I think that although the docetists focused on Jesus as divine that does not mean that deny he ever walked the earth.
No, but it works against the idea that he was some sort of rebellious itinerant rabbi who had a bunch of myths hung on him. At the other end of the spectrum, you have people who accept Jesus' historicity but not his divinity. Pick any aspect or characteristic of Jesus, and you can find someone who disputed it even beginning with the early church.
LOL! At this point, all I'm saying is "Christ never existed!" strikes me an extraordinary claim, and I find it unconvincing. All the talk about status quo was just me trying to explain that position (which is barely a claim at all), not any attempt to prove Christ's historicity.
My position is that a claim should be supported on its merits; I don't necessarily view the fact that a belief has been long-held to be support if that's all it's got going for it.

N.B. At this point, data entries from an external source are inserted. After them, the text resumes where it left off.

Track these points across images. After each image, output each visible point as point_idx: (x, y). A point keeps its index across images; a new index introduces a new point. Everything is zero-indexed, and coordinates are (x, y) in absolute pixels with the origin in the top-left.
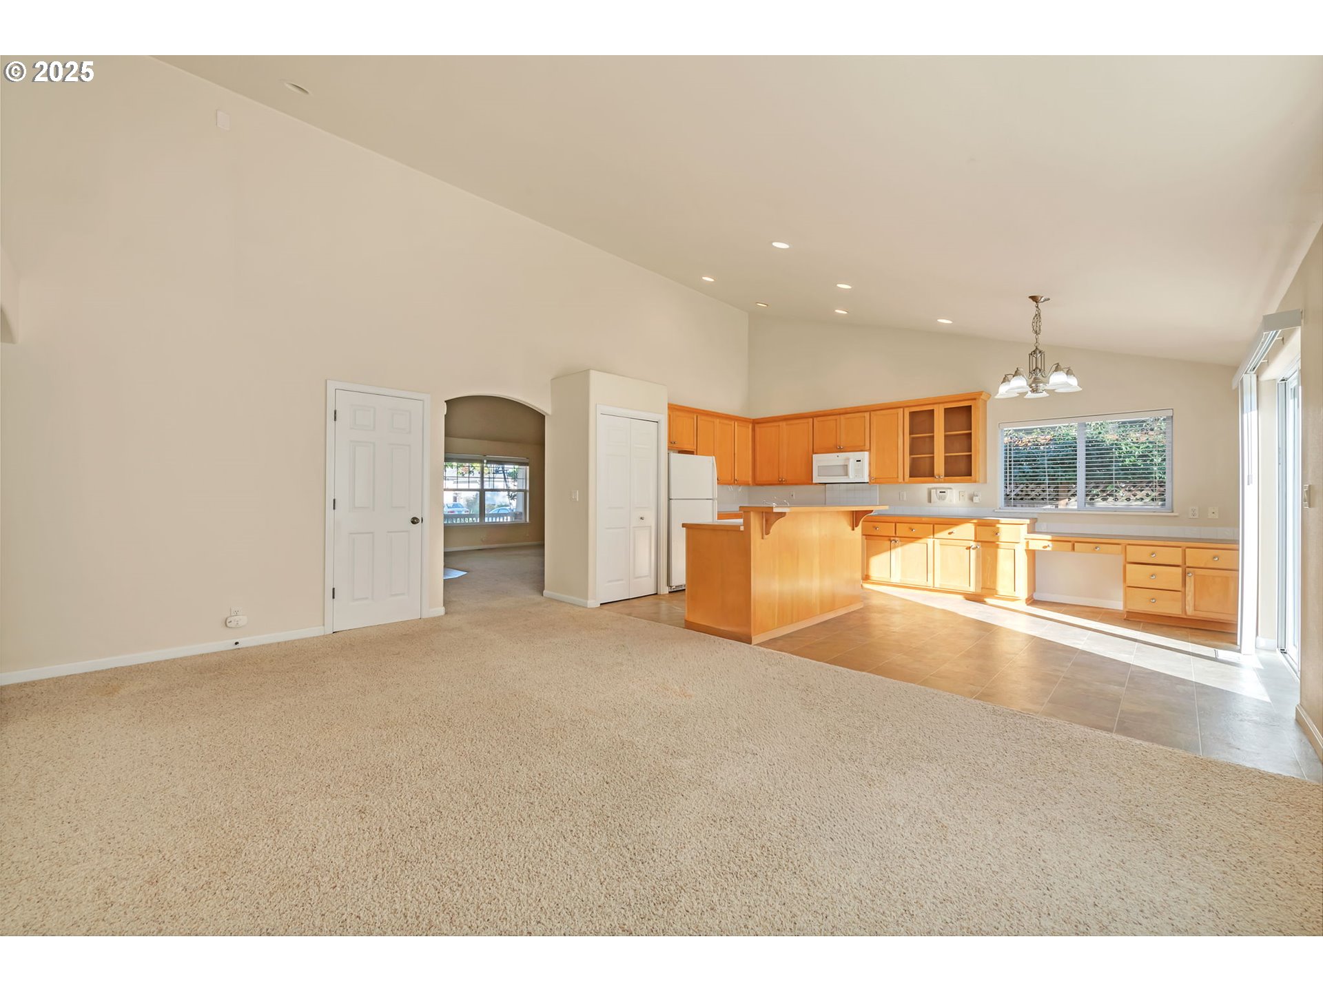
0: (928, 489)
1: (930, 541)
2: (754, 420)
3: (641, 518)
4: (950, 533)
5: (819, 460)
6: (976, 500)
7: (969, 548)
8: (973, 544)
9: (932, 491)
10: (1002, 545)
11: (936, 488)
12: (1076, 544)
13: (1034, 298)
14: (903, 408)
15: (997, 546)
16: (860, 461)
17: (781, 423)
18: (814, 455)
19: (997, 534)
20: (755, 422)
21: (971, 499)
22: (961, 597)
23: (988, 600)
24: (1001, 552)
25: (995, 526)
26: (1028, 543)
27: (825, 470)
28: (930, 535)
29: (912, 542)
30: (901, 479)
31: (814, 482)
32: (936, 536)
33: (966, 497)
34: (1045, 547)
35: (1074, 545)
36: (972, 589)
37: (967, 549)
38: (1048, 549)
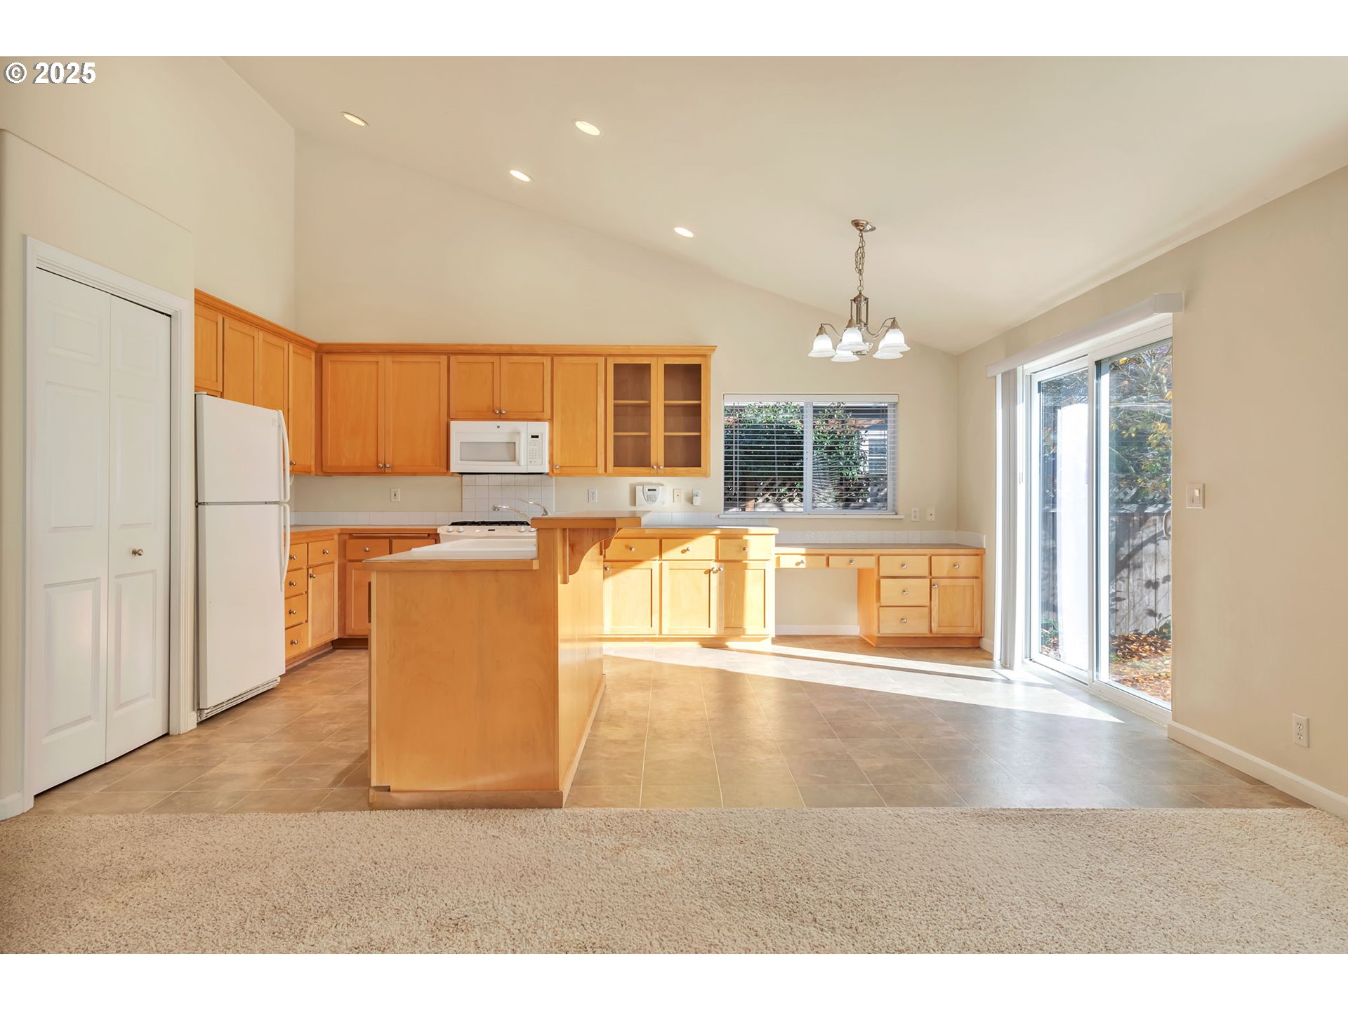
0: (631, 485)
1: (655, 565)
2: (320, 345)
3: (135, 553)
4: (683, 552)
5: (462, 432)
6: (697, 501)
7: (708, 572)
8: (715, 565)
9: (637, 487)
10: (751, 565)
11: (643, 484)
12: (830, 557)
13: (856, 224)
14: (606, 356)
15: (745, 567)
16: (537, 437)
17: (381, 358)
18: (453, 423)
19: (744, 549)
20: (323, 352)
21: (690, 500)
22: (695, 645)
23: (729, 644)
24: (749, 575)
25: (741, 538)
26: (778, 559)
27: (477, 449)
28: (655, 556)
29: (629, 567)
30: (601, 469)
31: (453, 469)
32: (665, 556)
33: (683, 497)
34: (798, 564)
35: (828, 559)
36: (713, 631)
37: (705, 573)
38: (803, 566)
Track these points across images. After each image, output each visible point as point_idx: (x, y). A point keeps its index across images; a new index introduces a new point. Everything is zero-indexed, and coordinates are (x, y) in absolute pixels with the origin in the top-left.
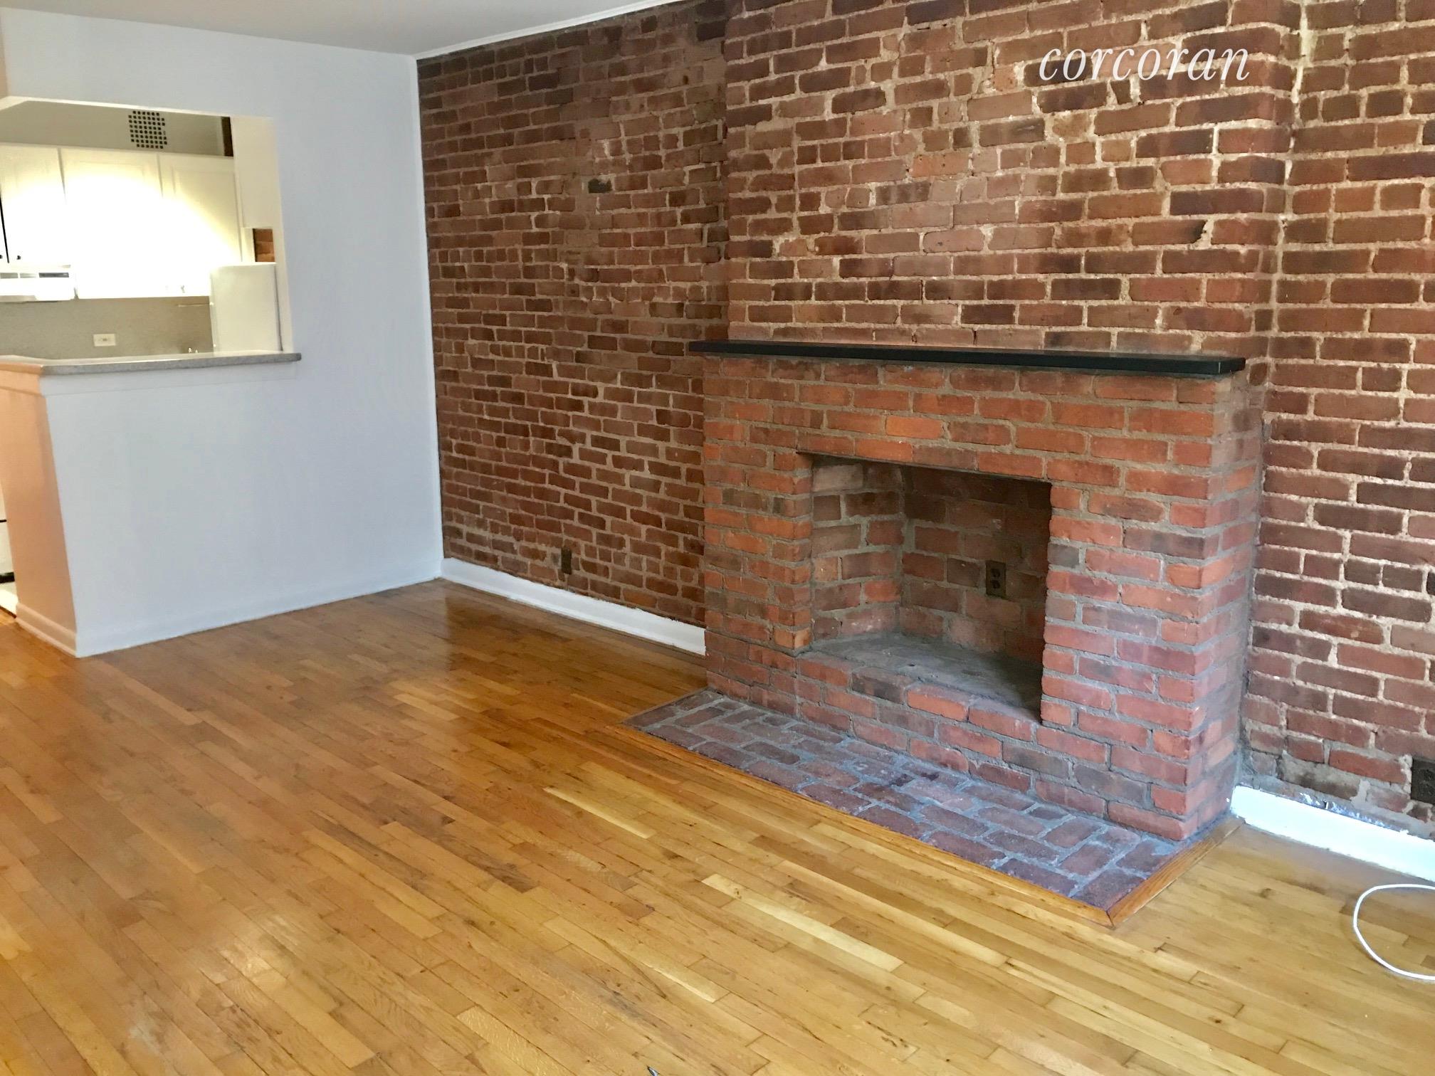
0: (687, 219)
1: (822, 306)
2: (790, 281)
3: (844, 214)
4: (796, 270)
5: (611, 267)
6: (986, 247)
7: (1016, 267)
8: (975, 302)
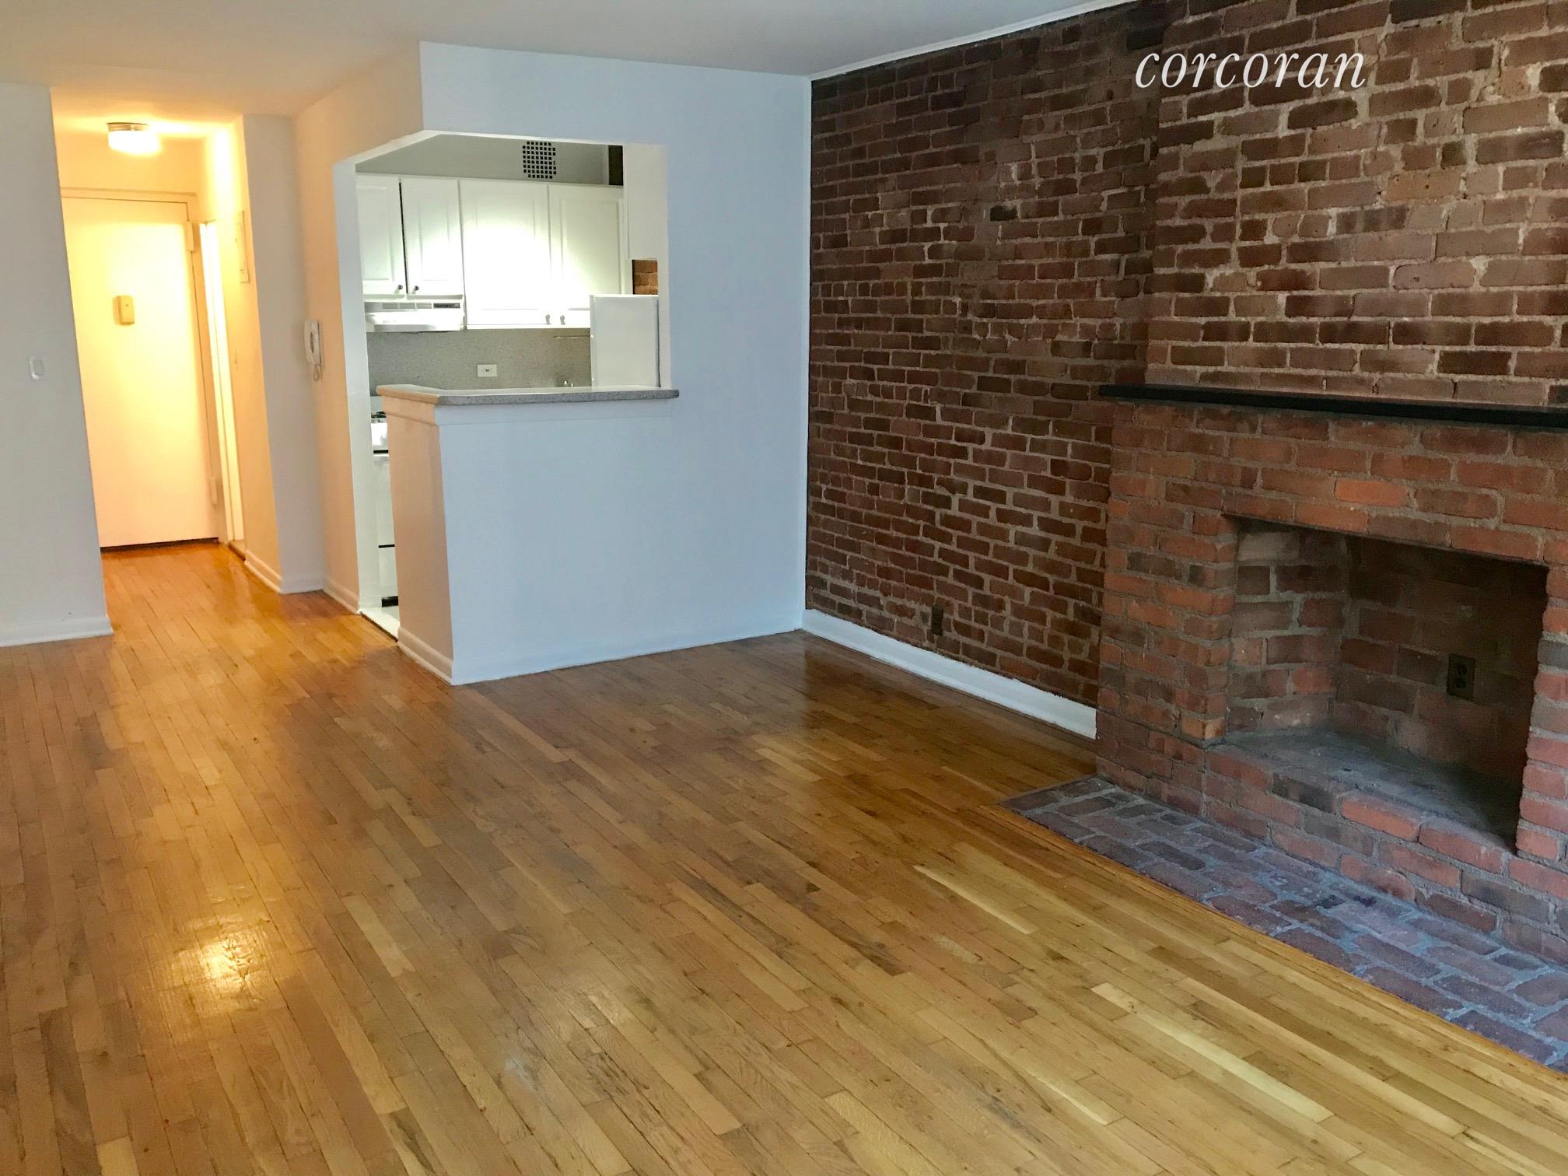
0: (1101, 248)
1: (1262, 349)
2: (1223, 319)
3: (1294, 245)
4: (1232, 308)
5: (1010, 301)
6: (1476, 283)
7: (1515, 307)
8: (1458, 349)
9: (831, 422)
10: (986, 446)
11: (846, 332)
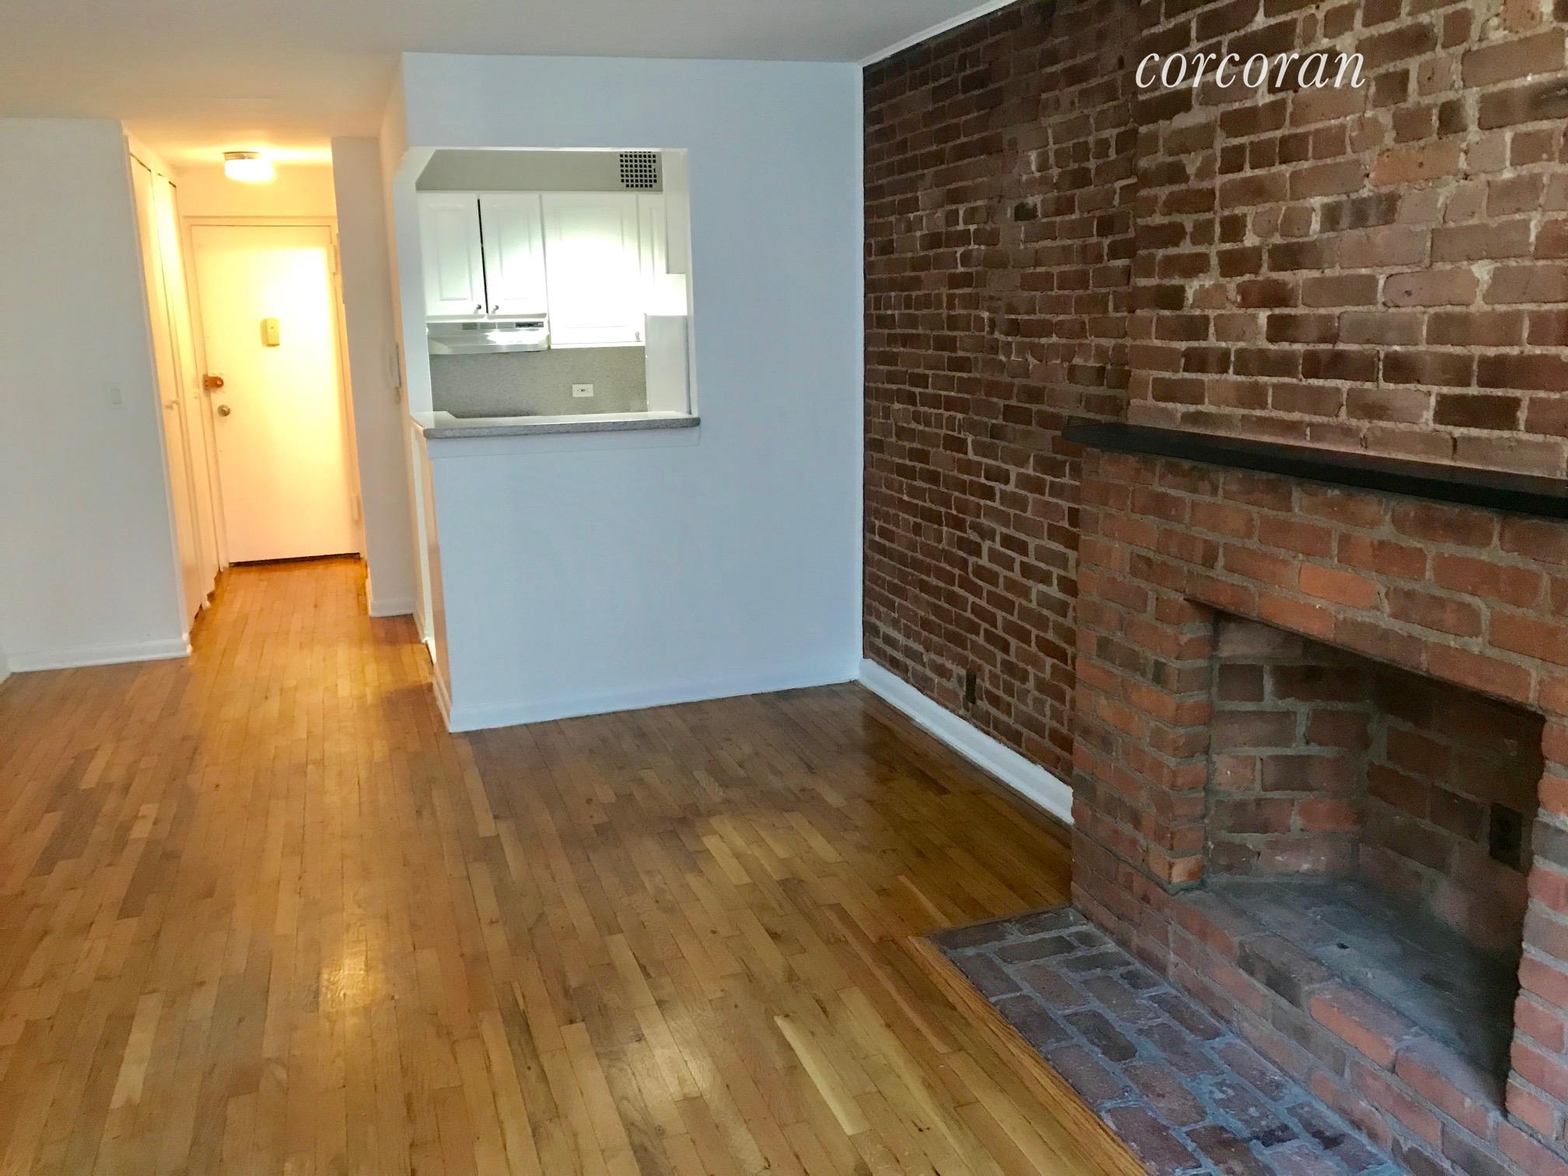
0: (1114, 254)
1: (1242, 383)
2: (1203, 344)
3: (1275, 246)
4: (1212, 329)
5: (1032, 317)
6: (1479, 300)
7: (1525, 334)
8: (1457, 391)
9: (881, 451)
10: (1011, 487)
11: (895, 350)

As for Christ's historicity, I think that virtually all the parts of the Christ story that form the basis for Christianity are mythic. Was this body of myth formed around the kernel of a real person? In my mind, the question's largely irrelevant: as I've said before, I think it's like arguing whether there's a real stone in your
stone soup.
I don't think that the Christ that Paul talks about in his epistles seems to be especially based on a real, living person. Whether the Gospels were a later "fleshing out" of Paul's mythic Christ or whether Paul and the Gospel writers drew from the same earlier, fact-based source in some way... I don't know.
Are you sure? I'm not prepared to say you're wrong, but it's always been my impression that it's a relatively new phenomenon. Can you cite any specific examples?
I was mainly thinking of Docetism, as lunamoth mentioned (thanks, BTW - I couldn't remember the name).
I also have a vague recollection of some other early Christian groups having an allegorical understanding of the Gospel story... but that might be my brain playing tricks on me.